You already have a build server up and running? Your code gets compiled and tested in a continuous way? You now want to take this one step further and automate your deployment? Let me introduce you TFS Deployer:

TFS Deployer is a free tool available at Codeplex. It must be installed as an agent in your test and production environments and supports the execution of PowerShell scripts when an event happens in TFS. In particular it listens to build quality change notifications which occur when you change the quality of a build under the Team Builds node of Team Explorer.

How does it work?

The way it works is that when TFS Deployer starts up, the service subscribes to the build quality change event notification (1).

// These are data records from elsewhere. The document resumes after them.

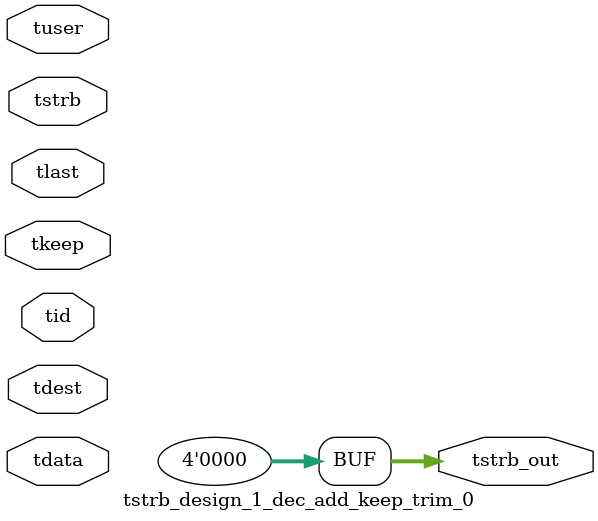
<source format=v>


`timescale 1ps/1ps

module tstrb_design_1_dec_add_keep_trim_0 #
(
parameter C_S_AXIS_TDATA_WIDTH = 32,
parameter C_S_AXIS_TUSER_WIDTH = 0,
parameter C_S_AXIS_TID_WIDTH   = 0,
parameter C_S_AXIS_TDEST_WIDTH = 0,
parameter C_M_AXIS_TDATA_WIDTH = 32
)
(
input  [(C_S_AXIS_TDATA_WIDTH == 0 ? 1 : C_S_AXIS_TDATA_WIDTH)-1:0     ] tdata,
input  [(C_S_AXIS_TUSER_WIDTH == 0 ? 1 : C_S_AXIS_TUSER_WIDTH)-1:0     ] tuser,
input  [(C_S_AXIS_TID_WIDTH   == 0 ? 1 : C_S_AXIS_TID_WIDTH)-1:0       ] tid,
input  [(C_S_AXIS_TDEST_WIDTH == 0 ? 1 : C_S_AXIS_TDEST_WIDTH)-1:0     ] tdest,
input  [(C_S_AXIS_TDATA_WIDTH/8)-1:0 ] tkeep,
input  [(C_S_AXIS_TDATA_WIDTH/8)-1:0 ] tstrb,
input                                                                    tlast,
output [(C_M_AXIS_TDATA_WIDTH/8)-1:0 ] tstrb_out
);

assign tstrb_out = {1'b0};

endmodule


</source>
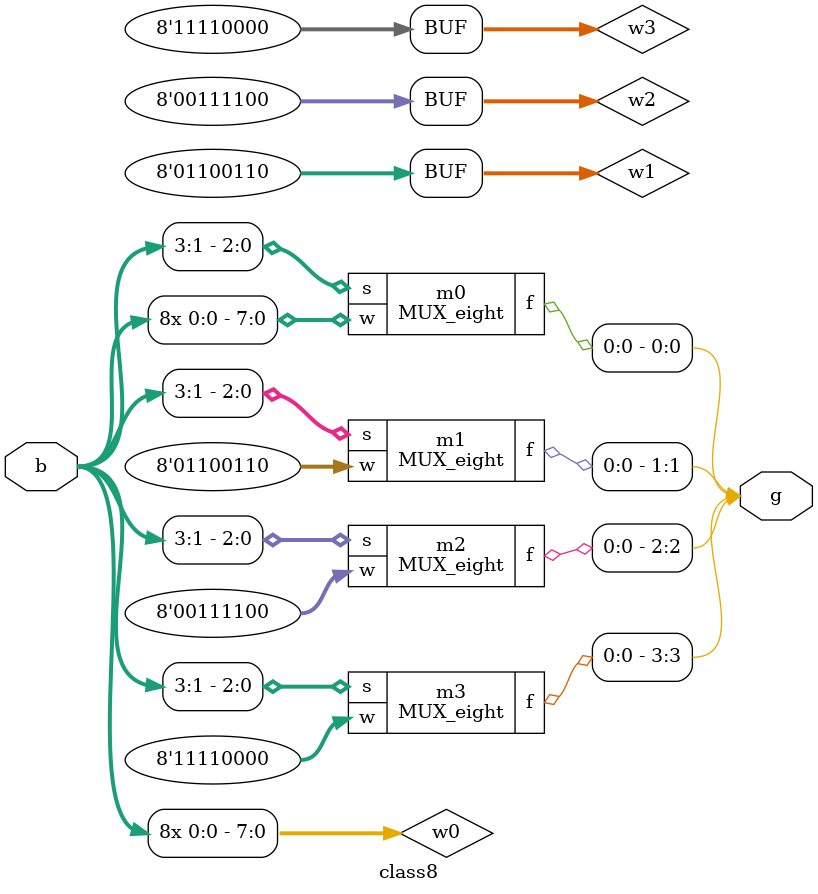
<source format=v>
module MUX_eight(w,s,f);
	input[7:0]w;
	input[3:1]s;
	output f;
	reg f;
	always@(w or s)
	begin
		case(s)
			0: f = w[0];
			1: f = w[1];
			2: f = w[2];
			3: f = w[3];
			4: f = w[4];
			5: f = w[5];
			6: f = w[6];
			7: f = w[7];
		endcase
	end
endmodule
module class8(g,b);
	output [3:0]g;
	input [3:0]b;
	wire [0:7]w3,w2,w1,w0;
	assign w3 = 8'b11110000;                           
	assign w2 = 8'b00111100;
	assign w1 = 8'b01100110;
	assign w0 = {b[0],b[0],b[0],b[0],b[0],b[0],b[0],b[0]};
	MUX_eight m3(w3,b[3:1],g[3]);
	MUX_eight m2(w2,b[3:1],g[2]);
	MUX_eight m1(w1,b[3:1],g[1]);
	MUX_eight m0(w0,b[3:1],g[0]);
endmodule

</source>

Then the release manager, using Team Explorer updates the build quality indicator in the build store via Team Explorer (2), the build quality change event is fired (3), the TFS event service then looks up who is subscribed to the event (4) and then TFS Event Service notifies the subscribers of the Build Quality Change Event - in this case TFS Deployer is notified (5). You can have one or more TFS Deployer installations listening across multiple target machines. When TFS Deployer is notified it doesn’t initially know whether it needs to do anything. To determine this it grabs a deployment mapping file from a well known location in the version control store (6).

The deployment mapping file lists out each of the servers and what that server should do in the event that a build is transitioned from quality state to another. What happens is encapsulated in a PowerShell script file (*.ps1) and once that script file is identified TFS Deployer will instantiate a PowerShell host environment and execute the script (7).